▶ EXERCISE DIRECTIONS
Transcribe the rows below word for word, from the start of the records through the line that contains "5 h 31 min 25 s", including both ends.

***** EXTRACTED DATA

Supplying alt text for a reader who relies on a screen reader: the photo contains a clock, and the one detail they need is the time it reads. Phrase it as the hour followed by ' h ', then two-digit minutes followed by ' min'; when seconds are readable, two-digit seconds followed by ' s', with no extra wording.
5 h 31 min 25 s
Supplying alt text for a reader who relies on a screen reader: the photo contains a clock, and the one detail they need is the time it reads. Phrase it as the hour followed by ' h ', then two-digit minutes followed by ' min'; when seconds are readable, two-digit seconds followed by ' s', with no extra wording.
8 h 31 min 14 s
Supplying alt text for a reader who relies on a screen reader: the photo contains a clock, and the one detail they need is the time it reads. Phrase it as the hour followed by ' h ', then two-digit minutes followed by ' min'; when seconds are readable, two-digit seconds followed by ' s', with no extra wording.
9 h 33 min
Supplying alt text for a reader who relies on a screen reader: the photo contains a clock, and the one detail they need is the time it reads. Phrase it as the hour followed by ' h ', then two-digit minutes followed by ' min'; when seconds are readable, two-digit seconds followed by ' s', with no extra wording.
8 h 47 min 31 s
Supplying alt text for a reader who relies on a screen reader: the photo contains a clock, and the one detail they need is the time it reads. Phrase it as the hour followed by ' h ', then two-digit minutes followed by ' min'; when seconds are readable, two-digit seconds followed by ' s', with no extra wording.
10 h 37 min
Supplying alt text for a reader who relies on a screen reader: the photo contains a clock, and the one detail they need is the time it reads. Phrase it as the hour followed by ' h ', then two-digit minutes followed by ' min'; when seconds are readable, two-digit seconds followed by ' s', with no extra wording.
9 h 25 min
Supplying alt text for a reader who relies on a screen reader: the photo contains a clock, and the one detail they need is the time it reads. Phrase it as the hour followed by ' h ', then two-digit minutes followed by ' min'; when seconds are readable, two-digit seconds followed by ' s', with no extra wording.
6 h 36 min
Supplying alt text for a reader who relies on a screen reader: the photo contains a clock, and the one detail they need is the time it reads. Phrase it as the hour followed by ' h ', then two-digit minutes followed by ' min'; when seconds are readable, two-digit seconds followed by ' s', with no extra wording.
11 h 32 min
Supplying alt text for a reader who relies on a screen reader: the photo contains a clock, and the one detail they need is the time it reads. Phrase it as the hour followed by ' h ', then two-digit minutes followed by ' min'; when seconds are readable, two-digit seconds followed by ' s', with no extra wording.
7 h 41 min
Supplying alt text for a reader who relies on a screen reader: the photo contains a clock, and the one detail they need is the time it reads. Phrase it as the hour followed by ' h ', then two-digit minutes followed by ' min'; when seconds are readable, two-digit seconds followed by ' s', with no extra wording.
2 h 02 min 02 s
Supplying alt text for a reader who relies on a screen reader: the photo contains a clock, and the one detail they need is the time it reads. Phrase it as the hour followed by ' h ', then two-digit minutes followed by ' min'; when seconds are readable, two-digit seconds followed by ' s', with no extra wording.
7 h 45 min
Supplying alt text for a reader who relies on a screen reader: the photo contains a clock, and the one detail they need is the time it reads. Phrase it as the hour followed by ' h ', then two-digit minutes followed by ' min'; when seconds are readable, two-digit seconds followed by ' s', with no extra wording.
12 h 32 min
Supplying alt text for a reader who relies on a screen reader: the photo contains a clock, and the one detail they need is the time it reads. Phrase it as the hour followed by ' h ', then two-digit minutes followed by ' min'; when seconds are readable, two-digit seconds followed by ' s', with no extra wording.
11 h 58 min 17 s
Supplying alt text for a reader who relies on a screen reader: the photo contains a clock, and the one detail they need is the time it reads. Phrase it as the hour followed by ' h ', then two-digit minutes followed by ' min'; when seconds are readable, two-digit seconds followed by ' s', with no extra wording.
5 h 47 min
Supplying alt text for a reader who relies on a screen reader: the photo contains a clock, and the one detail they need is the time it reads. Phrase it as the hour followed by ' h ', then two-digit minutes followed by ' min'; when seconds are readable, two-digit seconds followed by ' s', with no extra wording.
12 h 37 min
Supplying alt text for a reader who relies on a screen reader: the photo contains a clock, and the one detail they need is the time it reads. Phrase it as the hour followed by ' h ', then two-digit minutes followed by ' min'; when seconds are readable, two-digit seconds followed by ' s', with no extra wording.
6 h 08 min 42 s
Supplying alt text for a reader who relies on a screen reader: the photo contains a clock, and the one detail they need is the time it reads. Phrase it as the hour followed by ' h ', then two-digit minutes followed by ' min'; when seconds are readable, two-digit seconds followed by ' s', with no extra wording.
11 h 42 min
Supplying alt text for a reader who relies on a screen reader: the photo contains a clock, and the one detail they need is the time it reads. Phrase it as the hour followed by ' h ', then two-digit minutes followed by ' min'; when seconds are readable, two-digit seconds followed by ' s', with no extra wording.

**********

▶ REPLY
Supplying alt text for a reader who relies on a screen reader: the photo contains a clock, and the one detail they need is the time it reads. Phrase it as the hour followed by ' h ', then two-digit minutes followed by ' min'; when seconds are readable, two-digit seconds followed by ' s', with no extra wording.
5 h 31 min 25 s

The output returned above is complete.